Social engineering attacks become more complex, advanced
Despite heavy investments in technology to combat cyber crime, organisations across the globe lost an estimated $2 trillion (R31 trillion) through social engineering-related attacks in 2019.
This is according to Tapiwa Zvandasara, IT governance, risk and compliance specialist at the Trans-Caledon Tunnel Authority,an agency of the National Department of Water and Sanitation, speaking this week at the ITWeb Governance, Risk & Compliance 2020 event in Bryanston, Johannesburg.
Discussing the social engineering attack landscape, often referred to as ‘hacking without code’, Zvandasara noted social engineering is increasingly becoming more complex, as techniques become more advanced, weakening the cyber security chain across industries.
Social engineering attacks typically involve some form of psychological manipulation, fooling unsuspecting users or employees into handing over confidential or sensitive data, he explained.
“Despite investments in technology to ensure adequate security measures are in place, governments, companies and individuals lose millions of dollars each year through social engineering attacks.
“Some of these organisations have the best skills to manage and ensure technology is properly configured and patched, and may even religiously follow the best security practices and standards; however, these efforts do not eliminate the risk of social engineering attacks.”
Despite being one of the oldest hacking methods, social engineering techniques have been used successfully for many years without any “lessons learnt by the victims”, he pointed out.
Quoting a Juniper Research report, Zvandasara said the amount of losses due to social engineering cyber crimes is expected to increase in 2020.
“Advancement in technical security controls in hardware and software has not helped that much and the risk of security bypass is growing every day. The main reason behind this is that criminals exploit human error or weakness in the security chain, to gain access to any system despite the layers of defensive security controls that have been implemented via software or hardware, because humans are more likely to trust other humans compared to computers or technologies.”
He provided examples of social engineering cyber crimes, such as phishing (stealing private information from victims using e-mail systems); smishing (SMS text messaging on a mobile phone to persuade the victim to perform a specific action); impersonation (pretending to be another person with the objective of gaining physical access to a building or a critical system); water holing (capitalises on the trust the victims have in the Web sites they frequently visit); and baiting (capitalises on the weakness of human beings who are naturally curious).
“Social engineering attacks are executed in multiple phases or steps, and each phase is carefully planned and undertaken in a way that progresses towards the final goal. By understanding the phases that an attacker goes through during an attack, organisations can develop adequate defence mechanisms to counter the attacks.”
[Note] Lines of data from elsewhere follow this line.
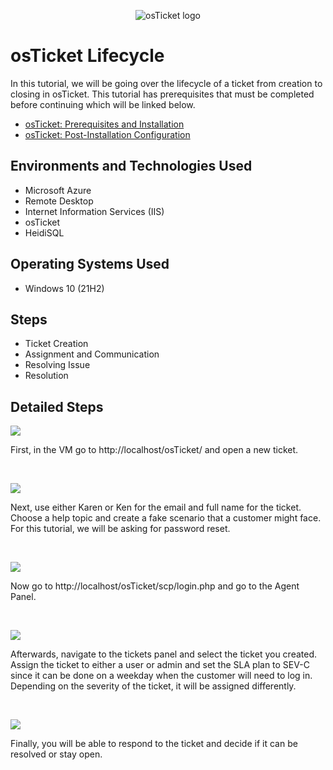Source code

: <p align="center">
<img src="https://www.synaxiom.com/wp-content/uploads/2016/06/osticket.png" alt="osTicket logo"/>
</p>

<h1>osTicket Lifecycle</h1>
In this tutorial, we will be going over the lifecycle of a ticket from creation to closing in osTicket. This tutorial has prerequisites that must be completed before continuing which will be linked below. </p>

- [osTicket: Prerequisites and Installation](https://github.com/bvongpradith/osticket-prereqs)
- [osTicket: Post-Installation Configuration](https://github.com/bvongpradith/osticket--post)

<h2>Environments and Technologies Used</h2>

- Microsoft Azure
- Remote Desktop
- Internet Information Services (IIS)
- osTicket
- HeidiSQL

<h2>Operating Systems Used </h2>

- Windows 10</b> (21H2)

<h2>Steps</h2>

- Ticket Creation
- Assignment and Communication
- Resolving Issue
- Resolution

<h2>Detailed Steps</h2>

<p>
<img src="https://i.imgur.com/JRAbLzQ.png"/>
</p>
<p>
First, in the VM go to http://localhost/osTicket/ and open a new ticket.
</p>
<br />

<p>
<img src="https://i.imgur.com/Ioir8j4.png"/>
</p>
<p>
Next, use either Karen or Ken for the email and full name for the ticket. Choose a help topic and create a fake scenario that a customer might face. For this tutorial, we will be asking for password reset.
</p>
<br />

<p>
<img src="https://i.imgur.com/o92b2CF.png"/>
</p>
<p>
Now go to http://localhost/osTicket/scp/login.php and go to the Agent Panel.
</p>
<br />

<p>
<img src="https://i.imgur.com/lmXHiC8.png"/>
</p>
<p>
Afterwards, navigate to the tickets panel and select the ticket you created. Assign the ticket to either a user or admin and set the SLA plan to SEV-C since it can be done on a weekday when the customer will need to log in. Depending on the severity of the ticket, it will be assigned differently.
</p>
<br />

<p>
<img src="https://i.imgur.com/NPdo5H2.png"/>
</p>
<p>
Finally, you will be able to respond to the ticket and decide if it can be resolved or stay open. 
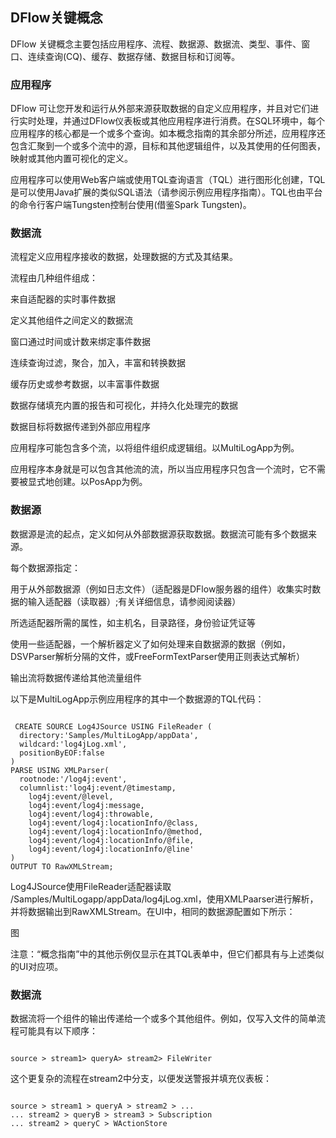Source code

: ## DFlow关键概念

DFlow 关键概念主要包括应用程序、流程、数据源、数据流、类型、事件、窗口、连续查询(CQ)、缓存、数据存储、数据目标和订阅等。


### 应用程序

DFlow 可让您开发和运行从外部来源获取数据的自定义应用程序，并且对它们进行实时处理，并通过DFlow仪表板或其他应用程序进行消费。在SQL环境中，每个应用程序的核心都是一个或多个查询。如本概念指南的其余部分所述，应用程序还包含汇聚到一个或多个流中的源，目标和其他逻辑组件，以及其使用的任何图表，映射或其他内置可视化的定义。

应用程序可以使用Web客户端或使用TQL查询语言（TQL）进行图形化创建，TQL是可以使用Java扩展的类似SQL语法（请参阅示例应用程序指南）。TQL也由平台的命令行客户端Tungsten控制台使用(借鉴Spark Tungsten)。

### 数据流

流程定义应用程序接收的数据，处理数据的方式及其结果。

流程由几种组件组成：

来自适配器的实时事件数据

定义其他组件之间定义的数据流

窗口通过时间或计数来绑定事件数据

连续查询过滤，聚合，加入，丰富和转换数据

缓存历史或参考数据，以丰富事件数据

数据存储填充内置的报告和可视化，并持久化处理完的数据

数据目标将数据传递到外部应用程序

应用程序可能包含多个流，以将组件组织成逻辑组。以MultiLogApp为例。

应用程序本身就是可以包含其他流的流，所以当应用程序只包含一个流时，它不需要被显式地创建。以PosApp为例。

### 数据源

数据源是流的起点，定义如何从外部数据源获取数据。数据流可能有多个数据来源。

每个数据源指定：

用于从外部数据源（例如日志文件）（适配器是DFlow服务器的组件）收集实时数据的输入适配器（读取器）;有关详细信息，请参阅阅读器）

所选适配器所需的属性，如主机名，目录路径，身份验证凭证等

使用一些适配器，一个解析器定义了如何处理来自数据源的数据（例如，DSVParser解析分隔的文件，或FreeFormTextParser使用正则表达式解析）

输出流将数据传递给其他流量组件

以下是MultiLogApp示例应用程序的其中一个数据源的TQL代码：

<code>
 CREATE SOURCE Log4JSource USING FileReader (
  directory:'Samples/MultiLogApp/appData',
  wildcard:'log4jLog.xml',
  positionByEOF:false
) 
PARSE USING XMLParser(
  rootnode:'/log4j:event',
  columnlist:'log4j:event/@timestamp,
    log4j:event/@level,
    log4j:event/log4j:message,
    log4j:event/log4j:throwable,
    log4j:event/log4j:locationInfo/@class,
    log4j:event/log4j:locationInfo/@method,
    log4j:event/log4j:locationInfo/@file,
    log4j:event/log4j:locationInfo/@line'
)
OUTPUT TO RawXMLStream;
</code>


Log4JSource使用FileReader适配器读取 /Samples/MultiLogapp/appData/log4jLog.xml，使用XMLPaarser进行解析，并将数据输出到RawXMLStream。在UI中，相同的数据源配置如下所示：

图

注意：“概念指南”中的其他示例仅显示在其TQL表单中，但它们都具有与上述类似的UI对应项。


### 数据流

数据流将一个组件的输出传递给一个或多个其他组件。例如，仅写入文件的简单流程可能具有以下顺序：

<code>
source > stream1> queryA> stream2> FileWriter
</code>

这个更复杂的流程在stream2中分支，以便发送警报并填充仪表板：

<code>
source > stream1 > queryA > stream2 > ...
... stream2 > queryB > stream3 > Subscription
... stream2 > queryC > WActionStore
</code>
According to a survey conducted by European security technology firm Balabit, social engineering attacks top the list of the 10 most popular hacking methods worldwide.This is because it is easier and faster to trick employees into revealing their passwords than cracking passwords, or creating and deploying zero-day malware to steal staff credentials, notes the report.
Zvandasara noted that local statistics around cyber crimes and data breaches are difficult to obtain. However, an IBM research report revealed that in 2018, the average total cost of a South African company data breach was R43.3 million, which represents an increase of 12.16% from the previous year.
“To mitigate against social engineering attacks, organisations should create a culture of cyber security. This includes putting access management policies in place, detailing procedures and standards to be followed by employees. In addition, security awareness training and education is necessary for employees. From a technical perspective, technical controls, vulnerability assessments and security audits have to be consistently conducted by companies,” he advised.